### Extrait retenu

SEANCE DU 11 DECEMBRE 2002


M. le président. L'amendement n° 72, présenté par Mmes Borvo et Mathon, MM. Bret, Autain et Autexier, Mmes Beaudeau et Beaufils, M. Biarnès, Mme Bidard-Reydet, M. Coquelle, Mmes David, Demessine et Didier, MM. Fischer, Foucaud, Le Cam et Loridant, Mme Luc, MM. Muzeau, Ralite et Renar, Mme Terrade etM. Vergès, est ainsi libellé :
« Après l'article 5, insérer un article additionnel ainsi rédigé :
« Le premier alinéa de l'article 39 de la Constitution est remplacé par trois alinéas ainsi rédigés :
« L'initiative des lois appartient concurremment au peuple, à ses représentants, au Premier ministre.
« Lorsqu'une proposition de loi émane d'au moins dix pour cent des électeurs inscrits, elle est inscrite à l'ordre du jour de l'Assemblée nationale dans un délai de six mois.
« Toute proposition de loi émanant des membres du Parlement fait l'objet d'un avis de la commission compétente dans un délai de six mois. »
La parole est à Mme Hélène Luc.
Mme Hélène Luc. A l'heure où chacune et chacun aspirent à participer aux grandes décisions, il faut aller avec audace vers une République véritablement démocratique,...
M. Gérard Braun. Oh ! Il n'est pas possible d'entendre de telles choses de votre part ! On aura vraiment tout entendu !
Mme Hélène Luc. ... restituant aux citoyennes et aux citoyens des droits et des pouvoirs.
Le Gouvernement lui-même déclare vouloir, avec la réforme constitutionnelle, rapprocher les citoyens des lieux de décision. Que l'on mette enfin les paroles en pratique ! Le Parlement a le pouvoir d'en décider ; le Sénat s'honorerait de donner le ton !
Le développement de la citoyenneté est la condition de la démocratie. Refuser de mettre en oeuvre les outils possibles pour accroître cette citoyenneté, c'est refuser de chercher une solution à la crise de la politique, qui s'est pourtant manifestée dans les urnes avec une inquiétante acuité le 21 avril dernier.

Données de géométrie multivue:
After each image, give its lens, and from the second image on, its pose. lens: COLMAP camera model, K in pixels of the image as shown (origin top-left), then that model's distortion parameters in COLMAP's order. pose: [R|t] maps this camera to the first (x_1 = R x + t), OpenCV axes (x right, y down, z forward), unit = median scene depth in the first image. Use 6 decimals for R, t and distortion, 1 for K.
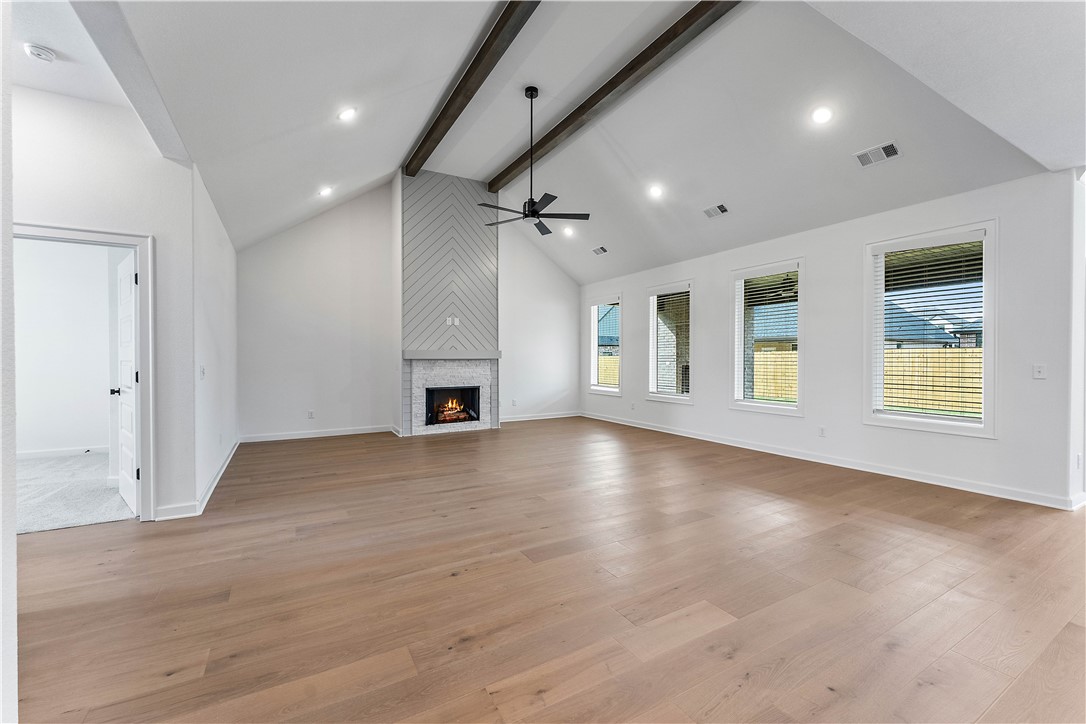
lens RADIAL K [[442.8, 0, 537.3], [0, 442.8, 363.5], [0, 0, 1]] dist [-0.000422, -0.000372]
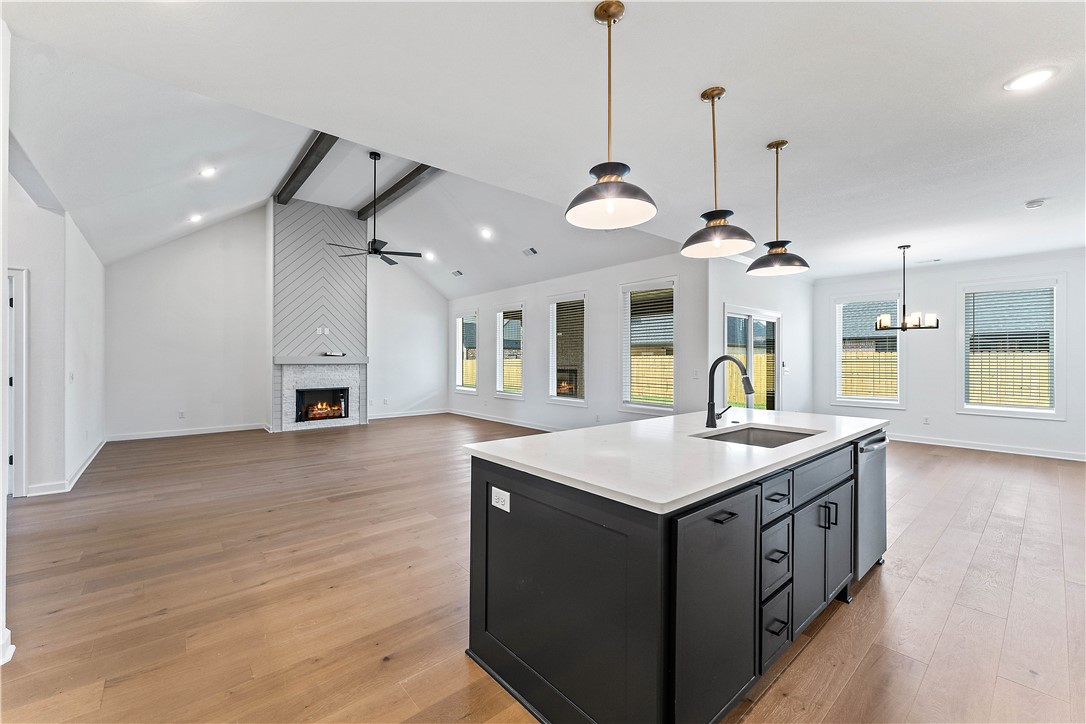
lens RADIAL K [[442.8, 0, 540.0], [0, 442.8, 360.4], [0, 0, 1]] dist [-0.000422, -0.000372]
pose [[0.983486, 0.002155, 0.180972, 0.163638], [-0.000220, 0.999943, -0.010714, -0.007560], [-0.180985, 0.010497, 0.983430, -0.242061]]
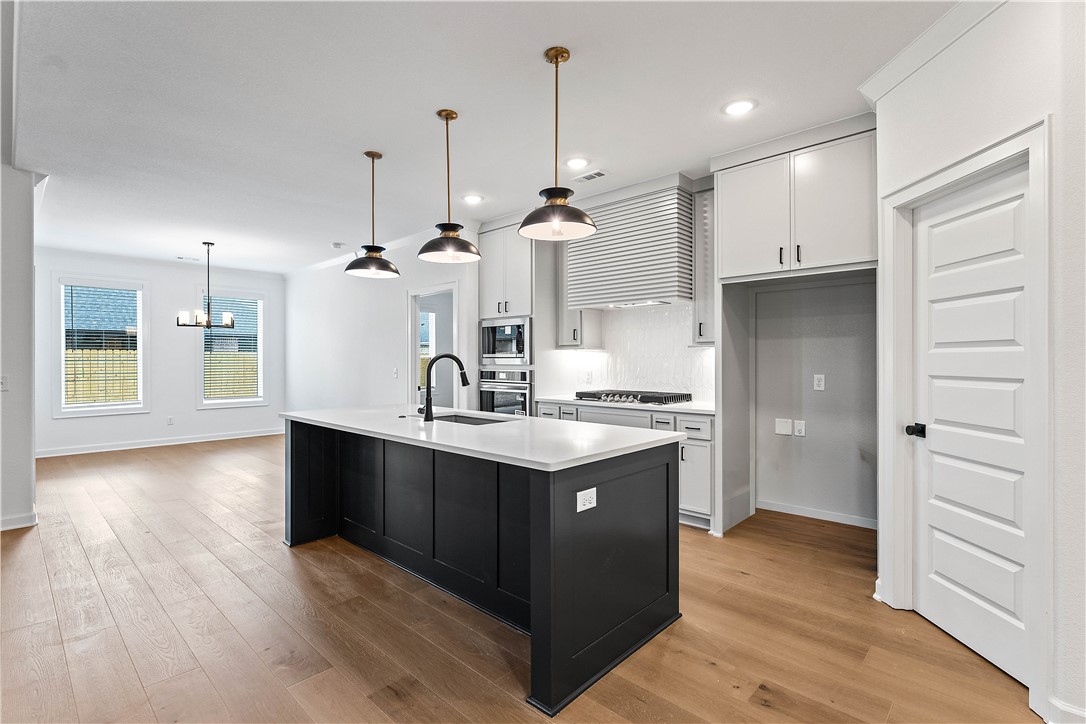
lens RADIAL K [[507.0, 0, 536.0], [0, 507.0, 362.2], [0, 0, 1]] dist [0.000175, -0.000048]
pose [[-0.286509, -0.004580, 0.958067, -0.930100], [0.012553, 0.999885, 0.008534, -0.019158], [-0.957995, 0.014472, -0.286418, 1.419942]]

==

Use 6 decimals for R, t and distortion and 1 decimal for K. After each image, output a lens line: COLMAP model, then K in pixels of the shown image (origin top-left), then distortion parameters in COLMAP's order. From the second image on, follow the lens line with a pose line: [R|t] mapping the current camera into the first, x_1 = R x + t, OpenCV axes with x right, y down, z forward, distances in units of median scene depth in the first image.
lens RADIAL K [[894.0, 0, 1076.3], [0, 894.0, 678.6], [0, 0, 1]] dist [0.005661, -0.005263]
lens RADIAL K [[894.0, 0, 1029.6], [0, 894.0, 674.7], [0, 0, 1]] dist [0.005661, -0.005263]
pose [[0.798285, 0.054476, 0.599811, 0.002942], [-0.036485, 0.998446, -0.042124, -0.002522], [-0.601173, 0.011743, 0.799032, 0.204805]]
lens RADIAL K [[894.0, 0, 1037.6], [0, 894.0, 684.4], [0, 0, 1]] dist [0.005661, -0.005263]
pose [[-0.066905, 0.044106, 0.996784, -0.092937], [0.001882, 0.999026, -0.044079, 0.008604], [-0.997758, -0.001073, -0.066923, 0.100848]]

### Consigne 1
Comment traduire en anglais cette phrase du compte rendu de séance : « Le développement de la citoyenneté est la condition de la démocratie. » ?
### Consigne 2
Pouvez-vous reprendre le compte rendu de séance juste après sa dernière phrase et en écrire la suite ?

### Réponse 1
The development of citizenship is the condition for democracy.

### Réponse 2
Permettez-moi de citer M. le Premier ministre. Le 24 septembre dernier, devant les recteurs, les inspecteurs d'académie et les délégués régionaux à la recherche et à la technologie, il déclarait : « Le Gouvernement que j'ai l'honneur de diriger n'oublie pas le 21 avril et le 1er mai. Le 21 avril, c'était un peu l'exaspération : "La République, ça marche mal". Le 1er mai et le 5 mai, c'est : "On croit bien aux valeurs de la République et on veut les partager". Nous avons ce message à assumer et je souhaite vraiment qu'on puisse l'assumer. » Avec qui M. le Premier ministre va-t-il assumer ces responsabilités ?
Comme cela a été fait en première lecture, tant à l'Assemblée nationale qu'ici même, vous allez refuser une disposition aux termes de laquelle 10 % des électeurs inscrits pourraient présenter une proposition de loi. Comment voulez-vous que les citoyens s'intéressent à ce que fait le Parlement s'ils n'ont pas eux-mêmes le droit de faire des propositions de loi ? Lors des consultations organisées par le Président de la République, nous lui avions soumis, avec M. Robert Hue et M. Alain Bocquet, cette disposition visant à permettre à 10 % de pétitionnaires de présenter une proposition de loi. Il nous avait répondu : c'est une bonne idée !
Puisque le Président de la République est issu de votre majorité laquelle est ultramajoritaire à l'Assemblée nationale et au Sénat, donnez un peu de pouvoir aux citoyens ! Donnez un peu de pouvoir aux femmes et aux jeunes qui étaient dans la rue et qui vous ont apporté leurs suffrages.
M. Hilaire Flandre. On croit rêver !
Mme Hélène Luc. Vous avez des responsabilités à leur égard, parce qu'il n'y a pas deux sortes de citoyens.
M. Gérard Cornu. C'est la démocratie !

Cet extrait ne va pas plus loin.